Diversity and Differential Expression of MicroRNAs in the Human Skeletal Muscle with Distinct Fiber Type Composition

The ratio of fast- and slow-twitch fibers in human skeletal muscle is variable and largely determined by genetic factors. In this study, we investigated the contribution of microRNA (miRNA) in skeletal muscle fiber type composition. The study involved biopsy samples of the vastus lateralis muscle from 24 male participants with distinct fiber type ratios. The miRNA study included samples from five endurance athletes and five power athletes with the predominance of slow-twitch (61.6-72.8%) and fast-twitch (69.3-80.7%) fibers, respectively.
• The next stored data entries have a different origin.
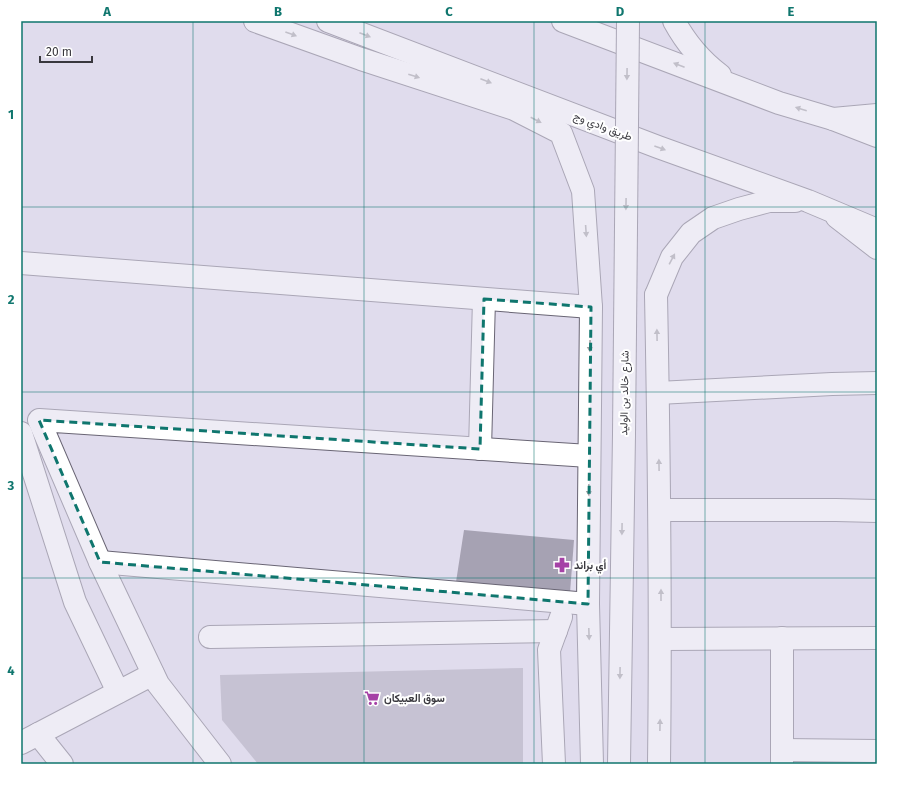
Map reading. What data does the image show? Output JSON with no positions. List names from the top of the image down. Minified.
{"streets":{"street":["طريق وادي وج","شارع خالد بن الوليد"]},"places":{"pharmacy":["أي براند"],"supermarket":["سوق العبيكان"]},"scale_bar":"20 m","grid":{"columns":["A","B","C","D","E"],"rows":["1","2","3","4"]}}
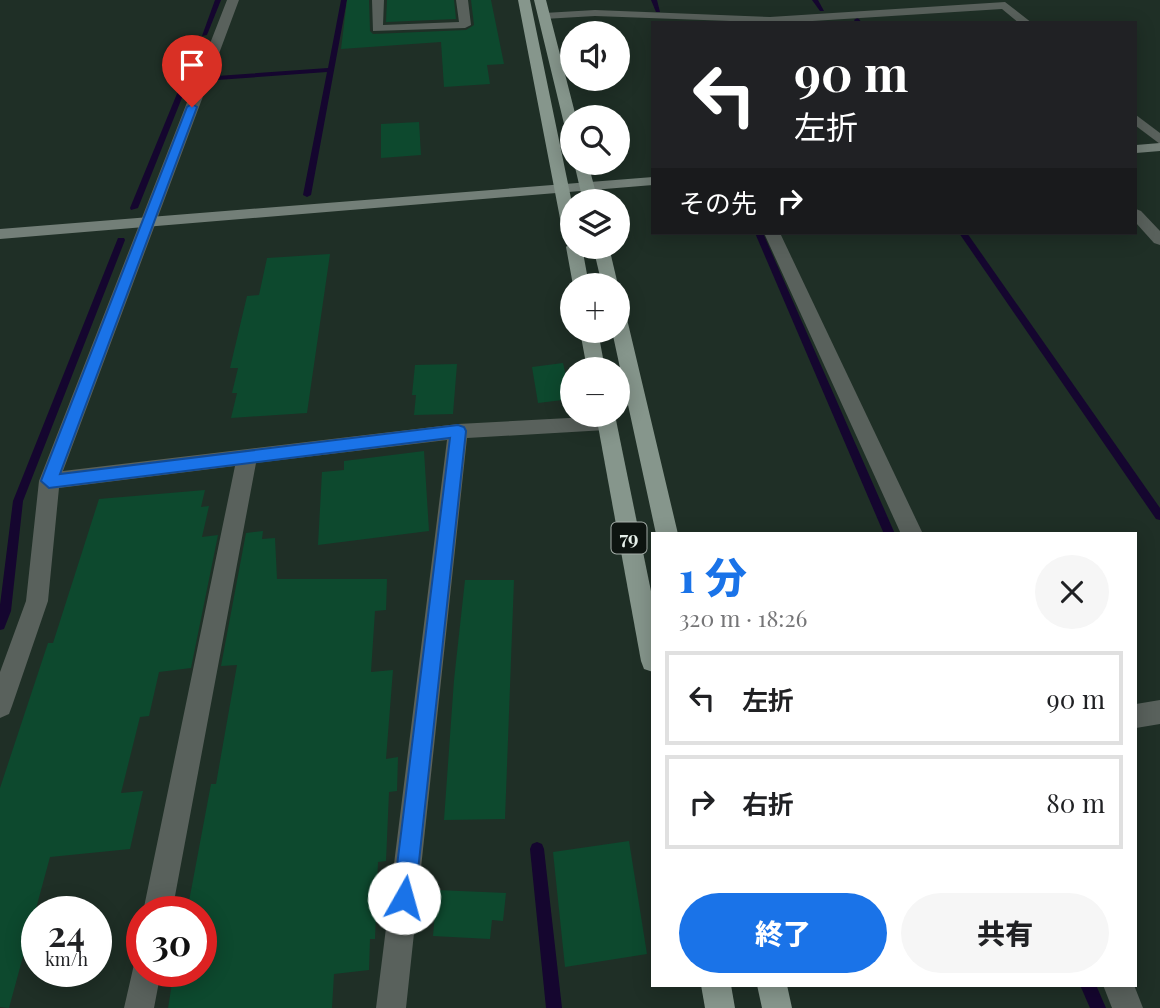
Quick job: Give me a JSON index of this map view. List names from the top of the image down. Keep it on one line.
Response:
{"streets":{"main road":["79"]},"page":{"map_buttons":["+","−"],"turn":["90 m","左折"],"then":"その先","heading":["1 分","320 m · 18:26"],"list":[{"name":"左折","value":"90 m"},{"name":"右折","value":"80 m"}],"buttons":["終了","共有"],"speed":"24 km/h","limit":"30"}}
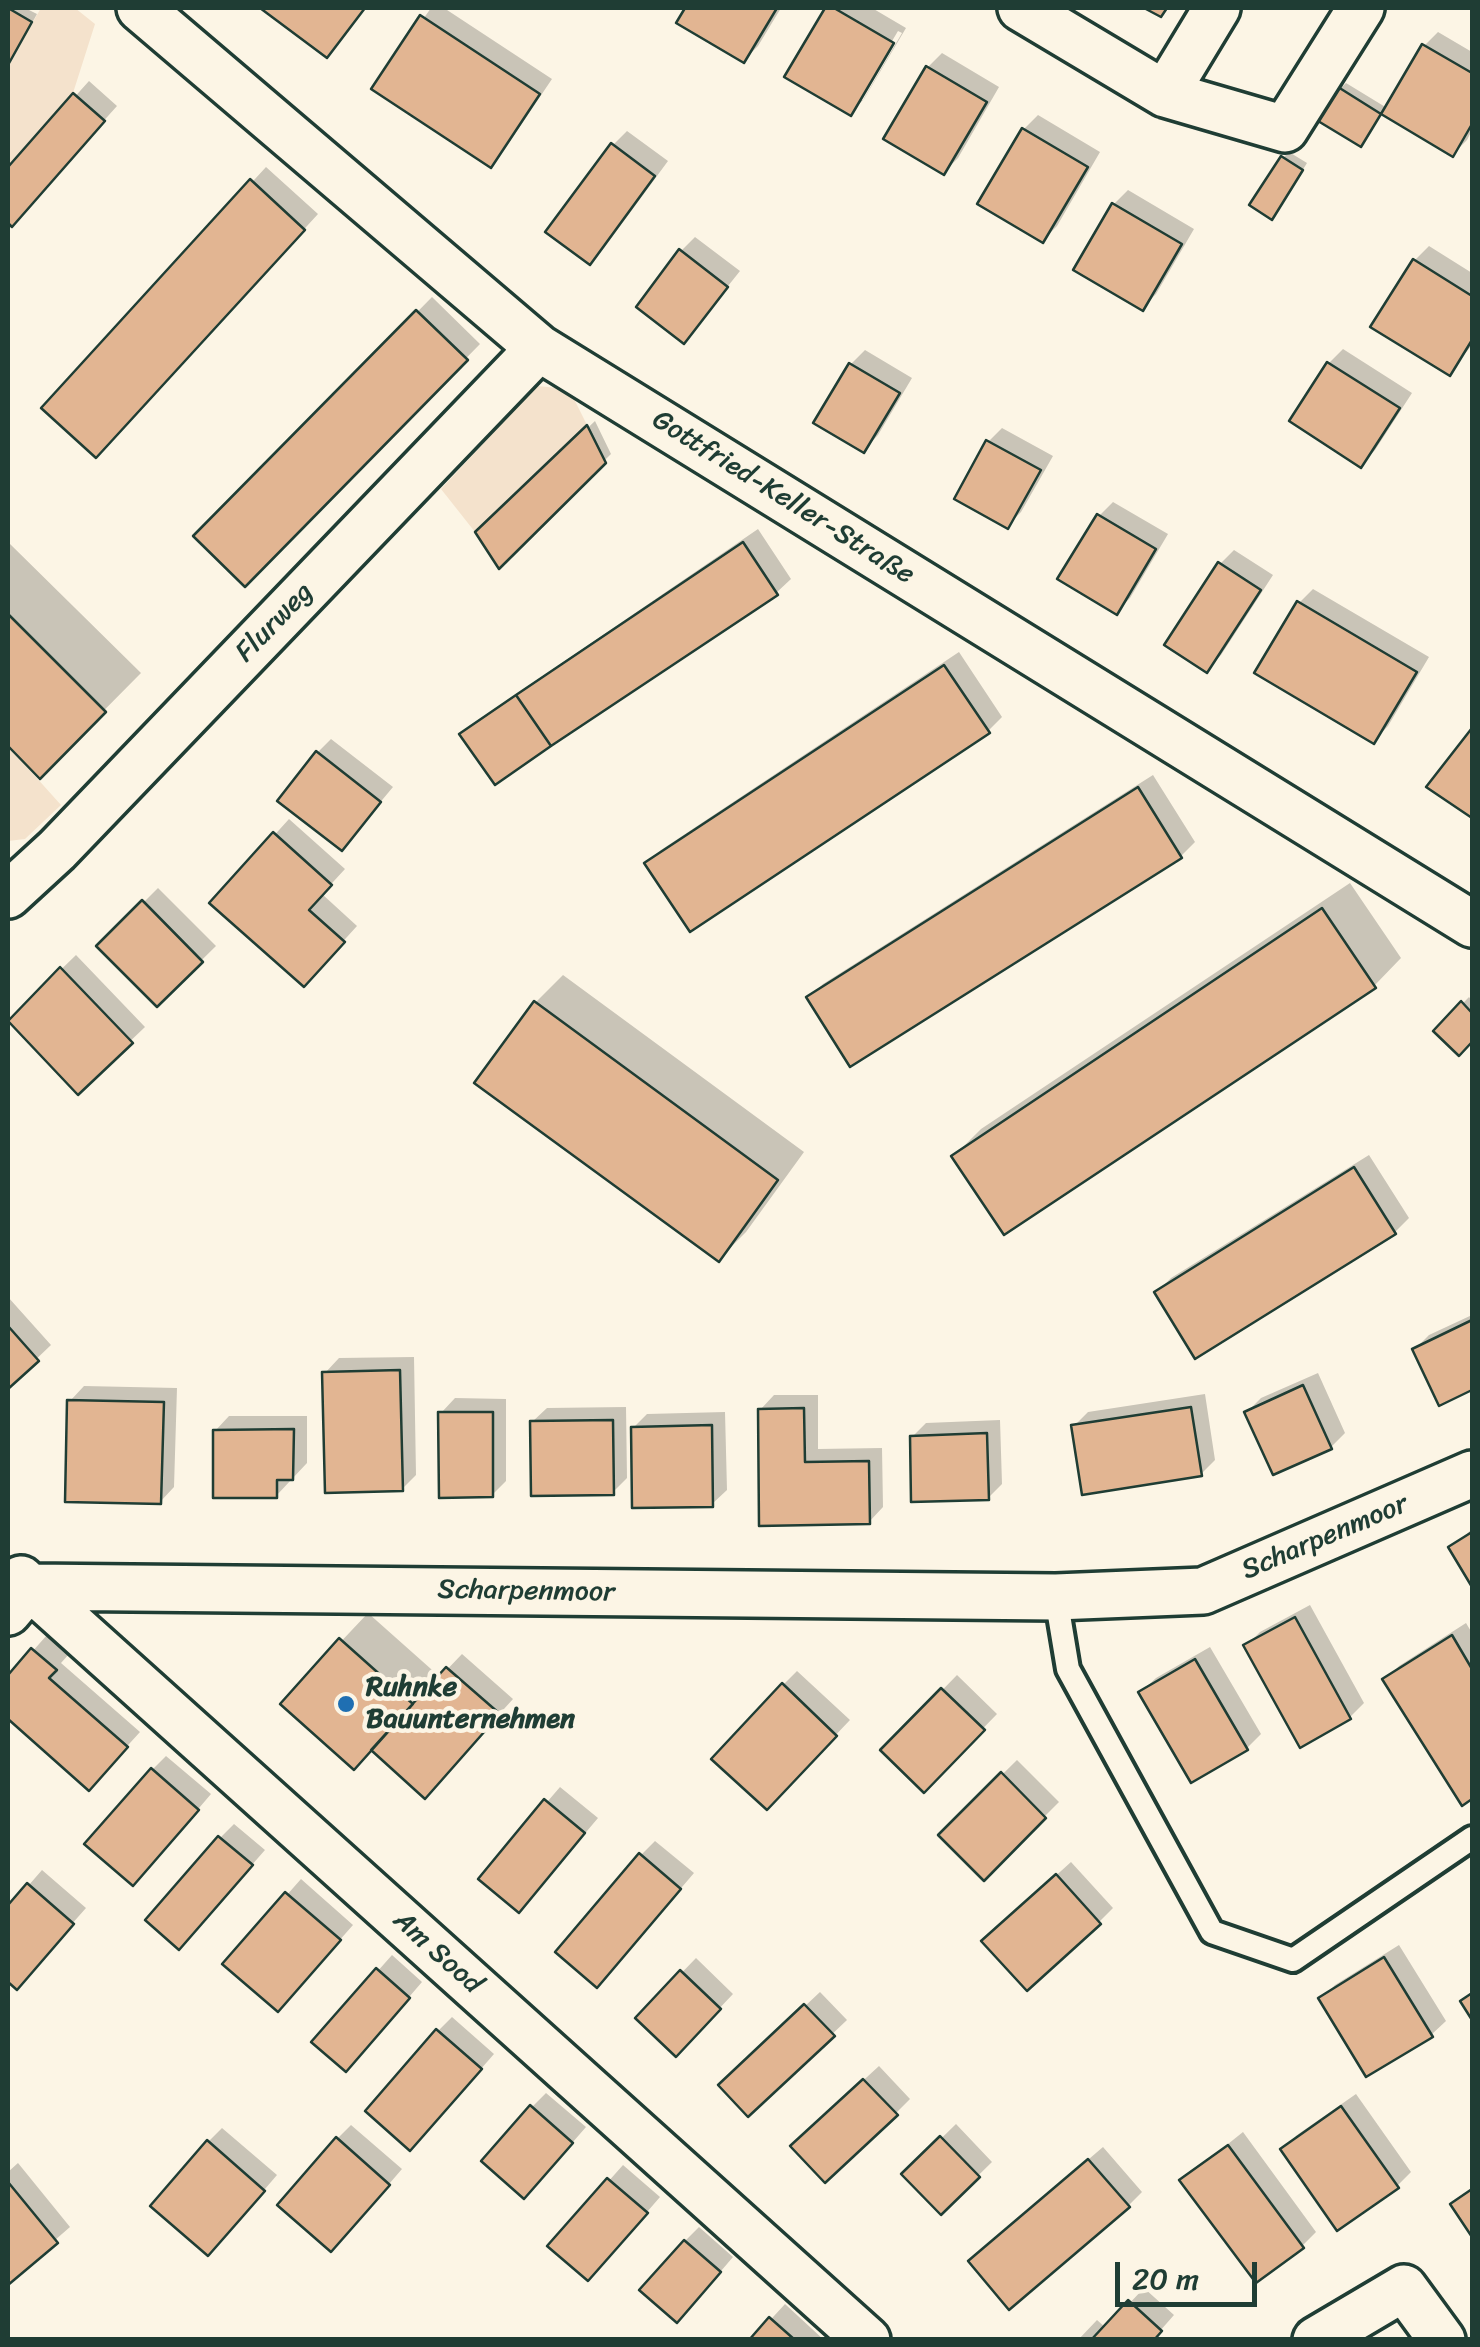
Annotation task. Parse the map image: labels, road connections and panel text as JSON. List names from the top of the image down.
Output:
{
  "streets": {
    "street": [
      "Gottfried-Keller-Straße",
      "Flurweg",
      "Scharpenmoor",
      "Am Sood"
    ]
  },
  "crossings": [
    ["Gottfried-Keller-Straße", "Flurweg"],
    ["Scharpenmoor", "Am Sood"]
  ],
  "places": ["Ruhnke Bauunternehmen"],
  "scale_bar": "20 m"
}
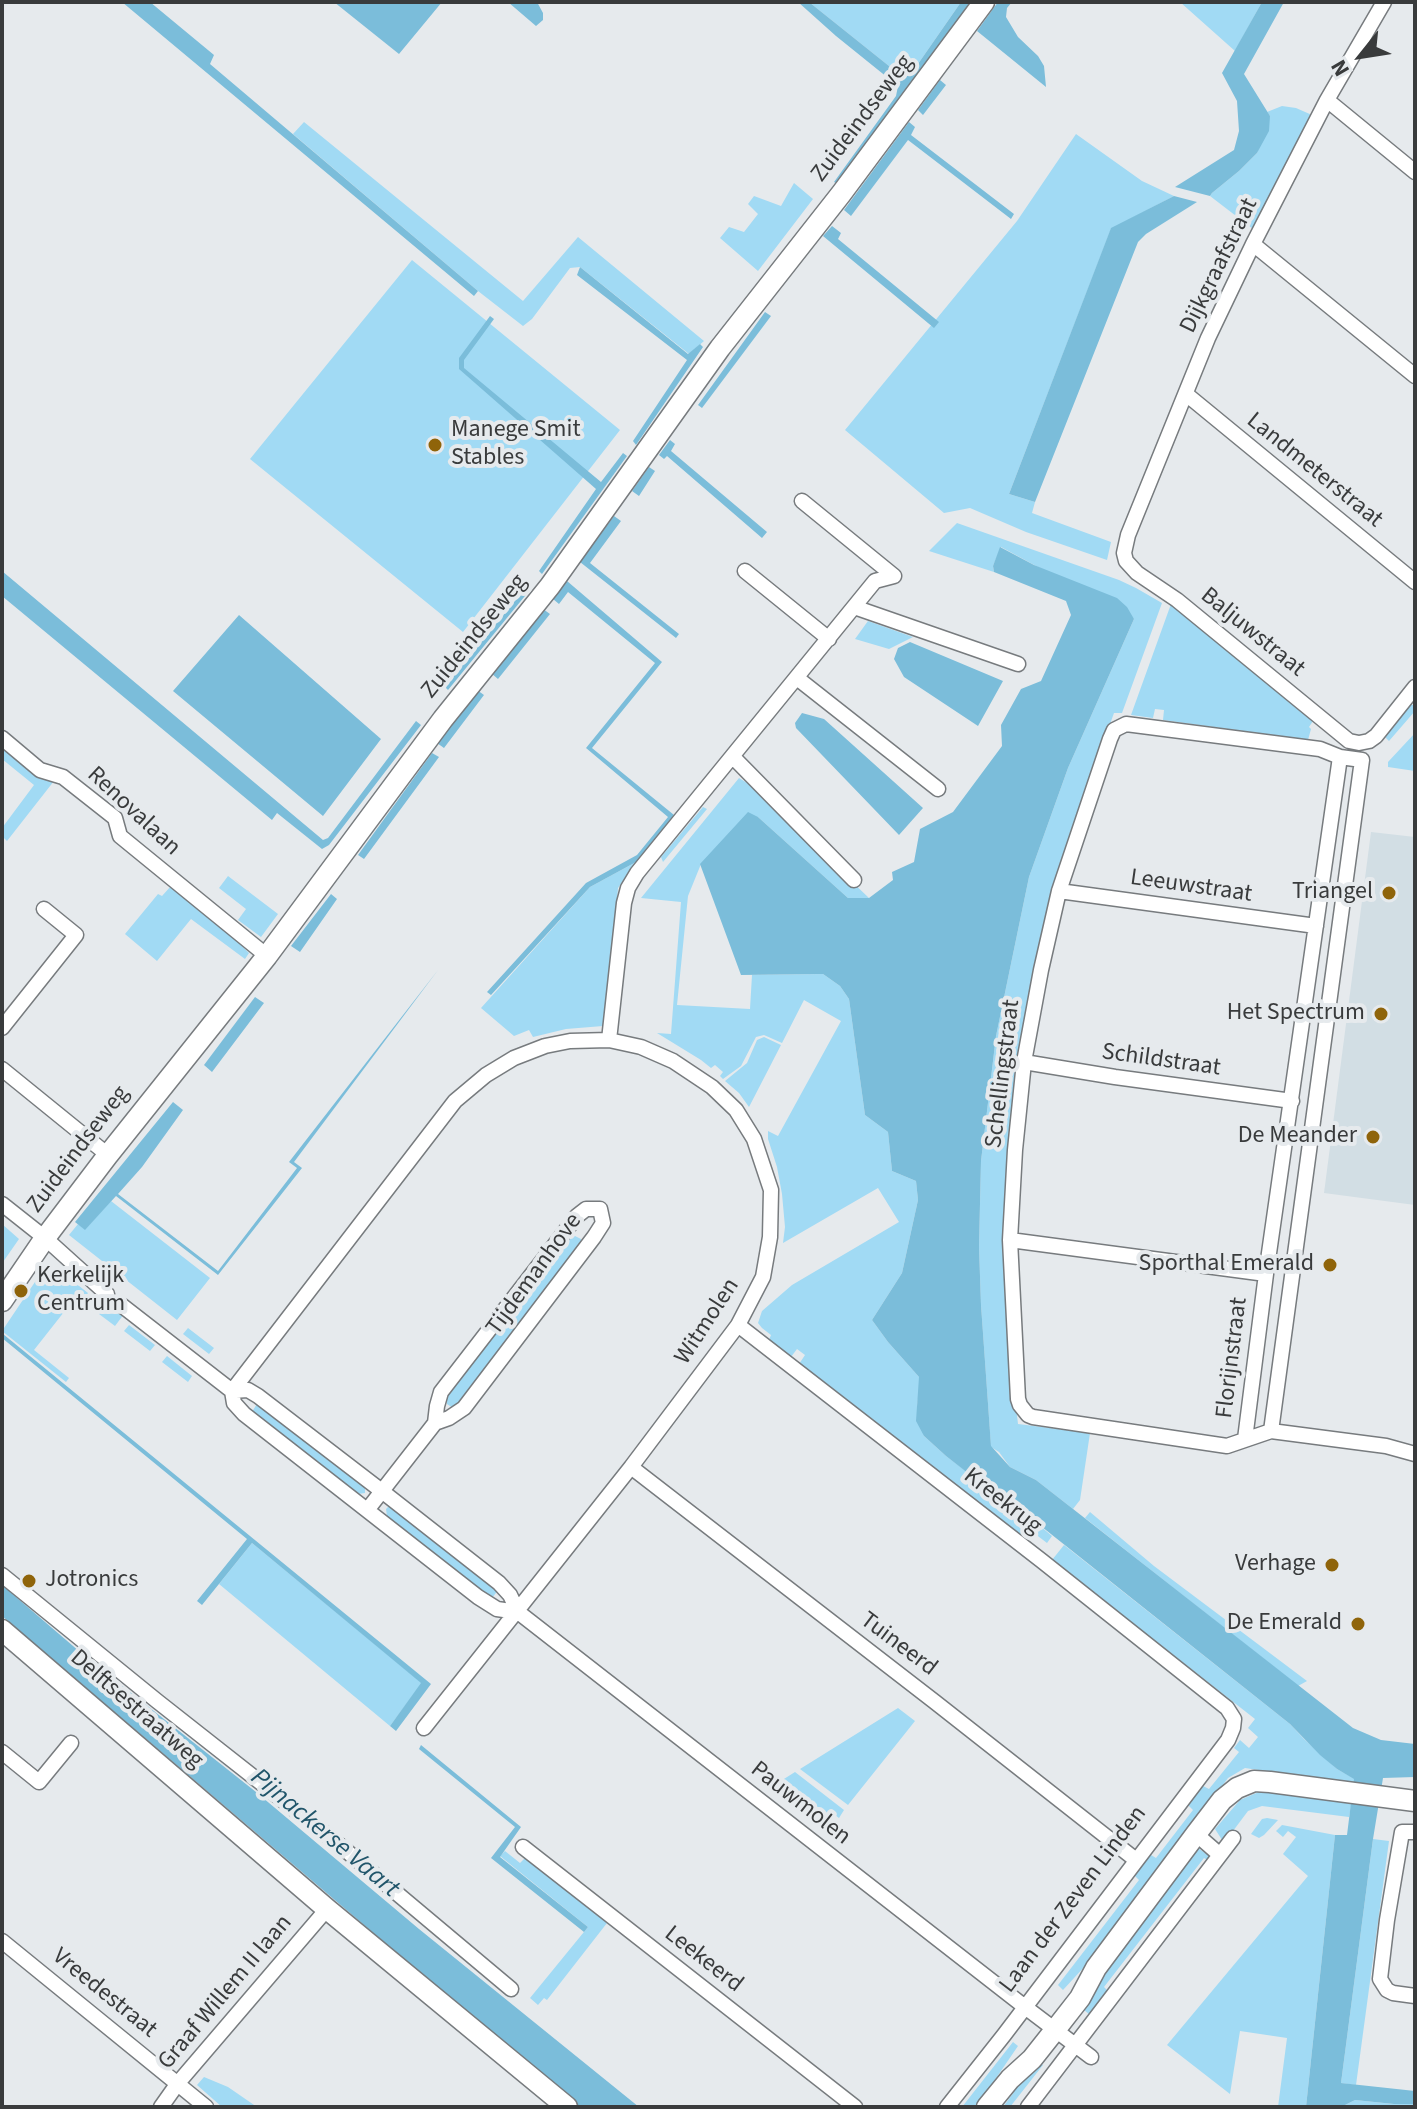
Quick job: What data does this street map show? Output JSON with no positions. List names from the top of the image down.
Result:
{
  "streets": {
    "street": [
      "Zuideindseweg",
      "Dijkgraafstraat",
      "Landmeterstraat",
      "Baljuwstraat",
      "Renovalaan",
      "Leeuwstraat",
      "Schildstraat",
      "Schellingstraat",
      "Tijdemanhove",
      "Witmolen",
      "Florijnstraat",
      "Kreekrug",
      "Tuineerd",
      "Delftsestraatweg",
      "Pauwmolen",
      "Laan der Zeven Linden",
      "Leekeerd",
      "Graaf Willem II laan",
      "Vreedestraat"
    ]
  },
  "crossings": [
    ["Zuideindseweg", "Renovalaan"],
    ["Dijkgraafstraat", "Landmeterstraat"],
    ["Dijkgraafstraat", "Baljuwstraat"],
    ["Leeuwstraat", "Schellingstraat"],
    ["Leeuwstraat", "Florijnstraat"],
    ["Schildstraat", "Schellingstraat"],
    ["Schildstraat", "Florijnstraat"],
    ["Schellingstraat", "Florijnstraat"],
    ["Tijdemanhove", "Pauwmolen"],
    ["Witmolen", "Kreekrug"],
    ["Witmolen", "Tuineerd"],
    ["Witmolen", "Pauwmolen"],
    ["Kreekrug", "Laan der Zeven Linden"],
    ["Tuineerd", "Laan der Zeven Linden"],
    ["Delftsestraatweg", "Graaf Willem II laan"],
    ["Pauwmolen", "Laan der Zeven Linden"],
    ["Graaf Willem II laan", "Vreedestraat"]
  ],
  "water": ["Pijnackerse Vaart"],
  "places": [
    "Manege Smit Stables",
    "Triangel",
    "Het Spectrum",
    "De Meander",
    "Sporthal Emerald",
    "Kerkelijk Centrum",
    "Verhage",
    "Jotronics",
    "De Emerald"
  ],
  "north": "bottom left"
}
Total and small RNA were extracted from tissue samples. Total RNA sequencing (N = 24) revealed 352 differentially expressed genes between the groups with the predominance of fast- and slow-twitch muscle fibers. Small RNA sequencing showed upregulation of miR-206, miR-501-3p and miR-185-5p, and downregulation of miR-499a-5p and miR-208-5p in the group of power athletes with fast-twitch fiber predominance. Two miRtronic miRNAs, miR-208b-3p and miR-499a-5p, had strong correlations in expression with their host genes (MYH7 and MYH7B, respectively). Correlations between the expression of miRNAs and their experimentally validated messenger RNA (mRNA) targets were calculated, and 11 miRNA-mRNA interactions with strong negative correlations were identified. Two of them belonged to miR-208b-3p and miR-499a-5p, indicating their regulatory links with the expression of CDKN1A and FOXO4, respectively.

Automated summary

This study investigated the contribution of microRNA (miRNA) in skeletal muscle fiber type composition. Biopsy samples of the vastus lateralis muscle were obtained from 24 male participants with distinct fiber type ratios. Results showed different expression of genes and miRNAs between groups with predominance of fast- and slow-twitch muscle fibers. Strong correlations were found between miRNAs and their host genes, as well as negative correlations between miRNAs and mRNA targets.